The Girl's Own Book

Folk Tales

olk tales and popular stories had a long history in Britain as well, but there was no scholarly collection until 1890 when folklorist Joseph Jacobs published English Fairy Tales. Many of the familiar stories had been told and retold, illustrated repeatedly, and published many times by then. As with the Continental fairy tales, these stories began as the common property of all ages, but gradually came to be thought of as especially suitable for children and became a mainstay of children’s publishing.  

The first fairy tale printed in English, in 1621, was a version of Tom Thumb.

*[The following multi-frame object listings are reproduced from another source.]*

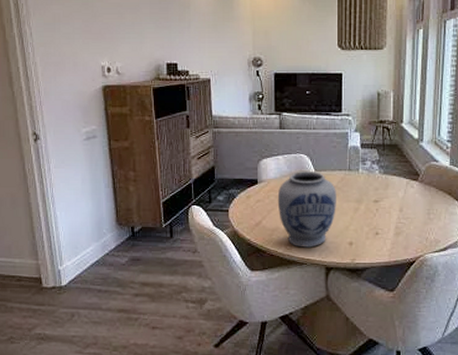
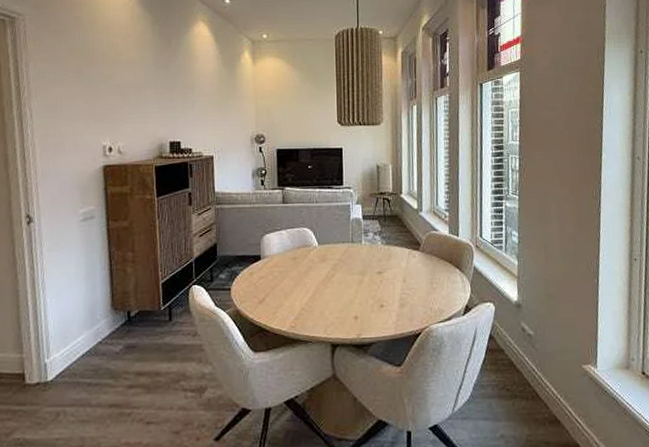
vase: present [277,170,336,248] -> none [281,244,341,325]

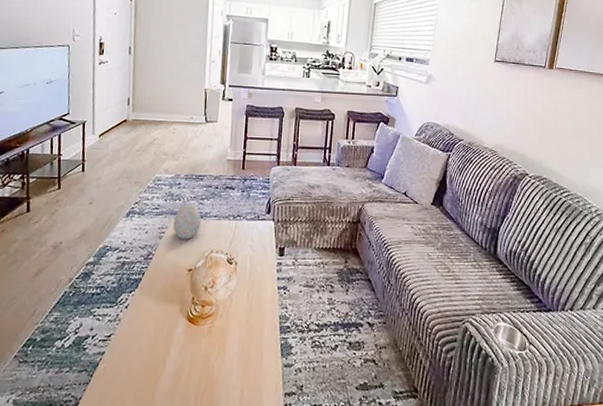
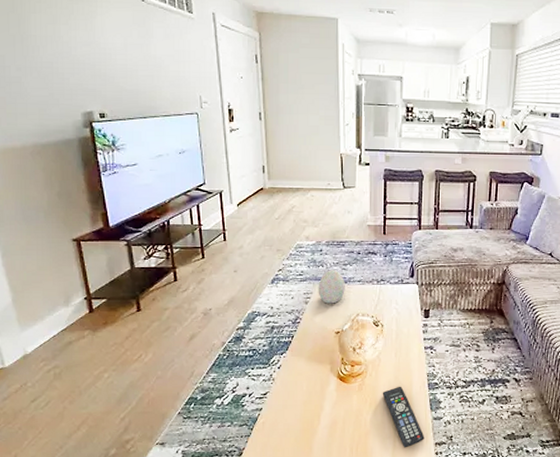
remote control: none [232,329,274,399] -> present [382,386,425,448]

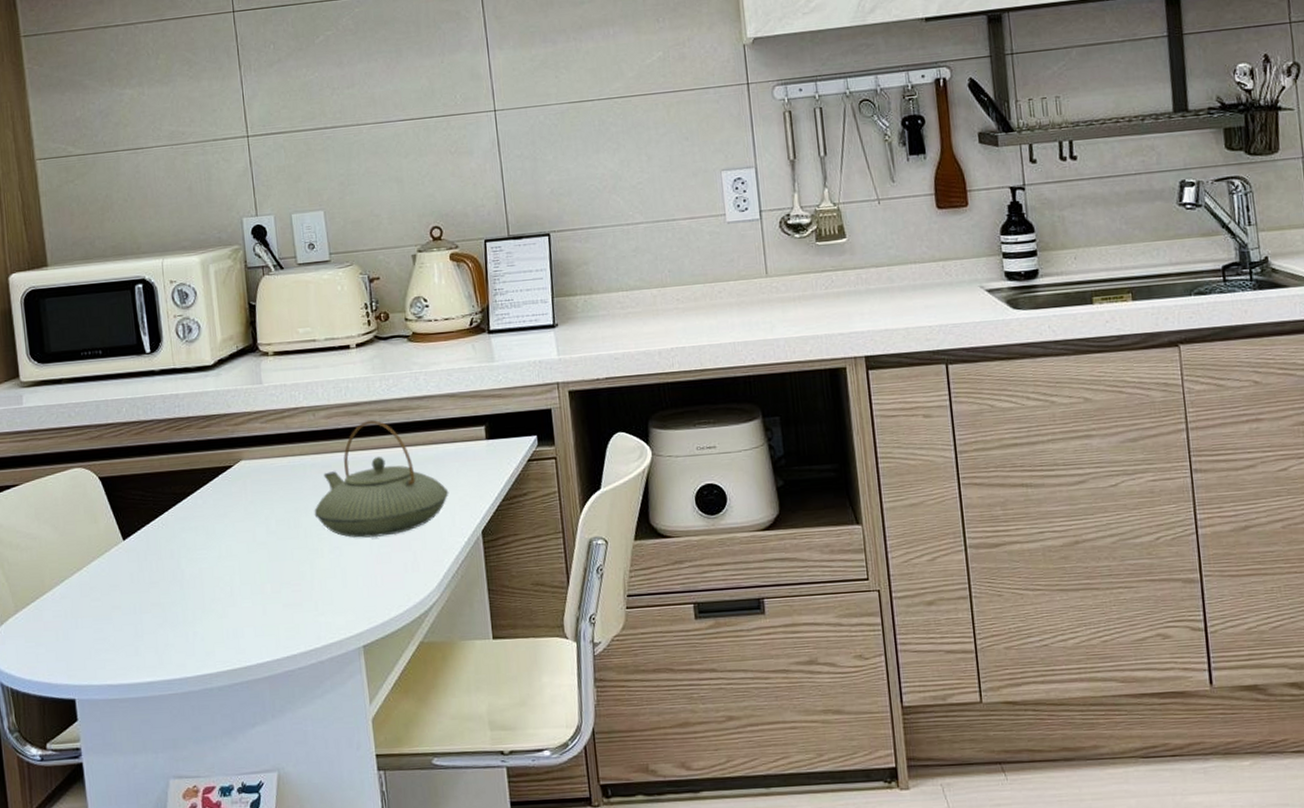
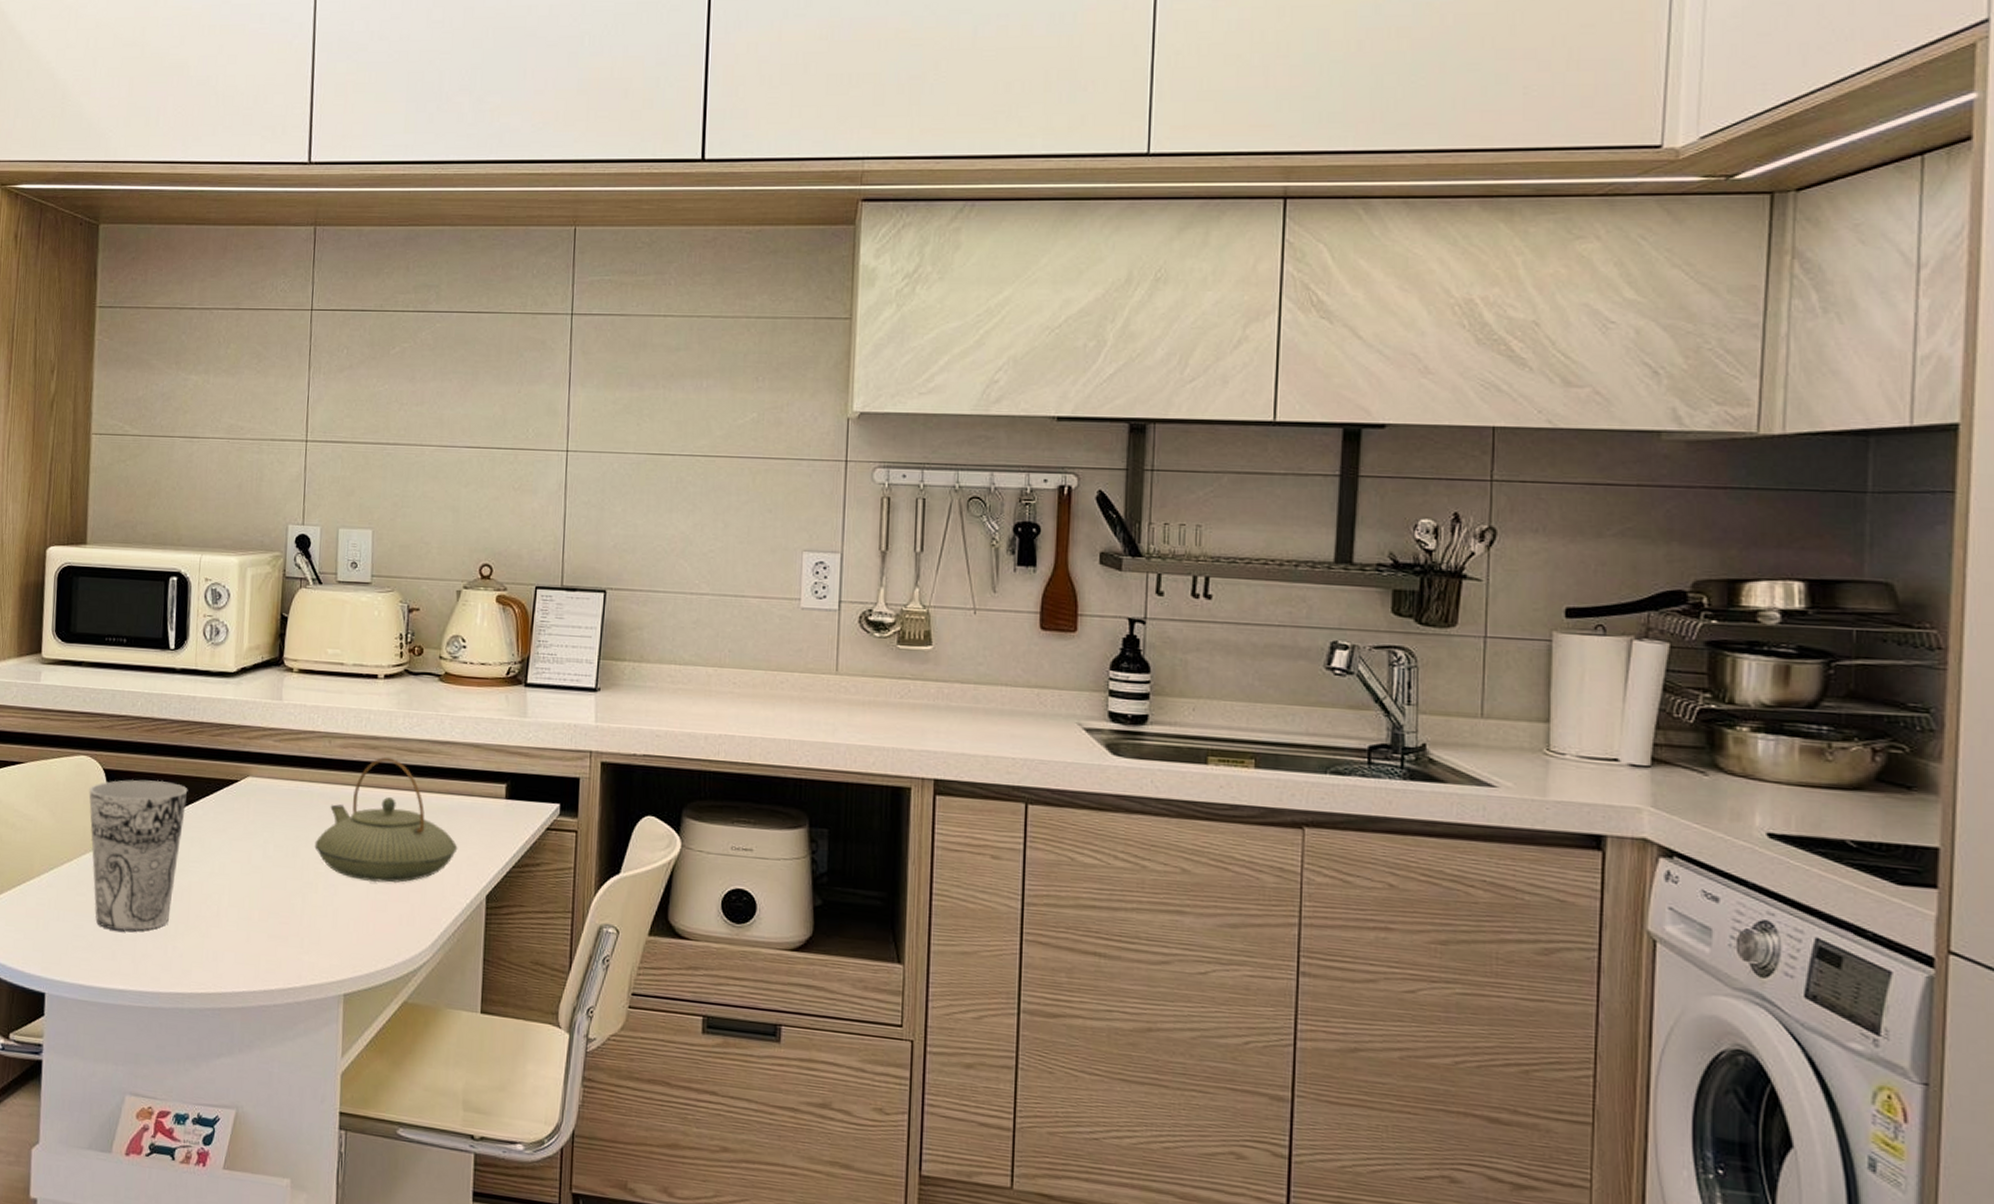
cup: none [88,478,186,628] -> present [89,780,188,931]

The tiny hero is cooked into a pudding, carried away by a raven, eaten by a fish from which he is saved in the kitchen at the court of King Arthur, becomes a favored courtier, and so on.
Richard Whittington was a real person, whose life as a merchant and tenure as Lord Mayor of London were fictionalized as a story about a poor boy who gained his fortune through the sale of his cat on a distant, rat-infested shore.
The story of Jack the Giant Killer did not emerge until the eighteenth century, when it brought together Arthurian legend, stories about magic, and a host of dangerous giants from Cornish and Welsh folklore.
As is the way of folk tales, the name Jack became associated with giants, and it was a different Jack entirely who climbed the magic beanstalk and heard the dreadful cry “Fee-fi-fofum! I smell the blood of an Englishman.”
Goldilocks and the Three Bears had parallels in folk stories, but first appeared in its modern form in 1837, in a story by Robert Southey, where the intruder was an old, dirty, vagrant woman. Within a decade the crone had been converted to Goldilocks and become part of the popular imagination.